In those times, though, there wasn't much that could be done.

Cemetery Celebrities

The story of Josephine's Rose is the third in an ongoing 'Cemetery Celebrity' series from the Mountain View Cemetery. Here are the two others:

  • Clarence Chesterfield Howerton (a.k.a. Major Mite) - famous for his role in the 1939 film Wizard of Oz
  • William Livingston Holmes - the first sheriff of Clackamas County. His family also deeded land to Oregon City for a public cemetery - which is today Mountain View Cemetery.
When Dr. John McLoughlin, a family friend (and notable name in our state's history - he's known as the 'Father of Oregon'), heard about Josephine, he brought her something special.

"When John McLoughlin heard that Josephine was sick, he cut a rose out of his garden - dug it up, put it in a pot and brought it down and planted it outside the window of her house so that she could see the little rose," Wright said. "I don't know if it was blooming - probably not in January. But she died in March."

Josephine never made it to her 13th birthday in April and her brother died not long after she did. The family buried their two children next to each other and their mother then took the rose from outside her daughter's window and planted it at the grave site.

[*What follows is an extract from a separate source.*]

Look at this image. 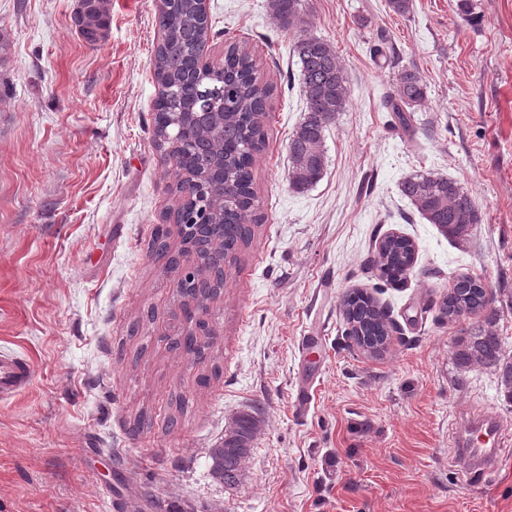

Since then, the rose that McLoughlin gave to Josephine has been there - blooming during the spring and summer months and dying off in the fall and winter.

And at one point, it was almost wiped out. You see for years, the rose bush was mowed over before anyone realized the significance of the plant.

"Then a historian came along and all of a sudden discovered that 'hey that is the bush - that is the sacred bush,' " Wright said.

If You Go

Mountain View Cemetery is located at 500 Hilda Street in Oregon City. The childrens' grave site is on the left as you enter the grounds (in the pioneer section of the cemetery).

Look for the black fence that surrounds the grave site. There are also many other notable grave sites at Mountain View Cemetery - ask someone there to point them out.

A fence now protects the childrens' grave site and the rose bush that their mother planted for them. Right now, even in the heat of summer, the plant is healthy but its blooms are dried and the once vibrant petals are nearly gone.

Although Wright brought a few of his own roses for the children this week, there is a certain amount of sadness in seeing a withering Josephine's Rose at their grave.

But come spring, those roses will certainly bloom once again - a lasting reminder of a mother's love for the children she lost.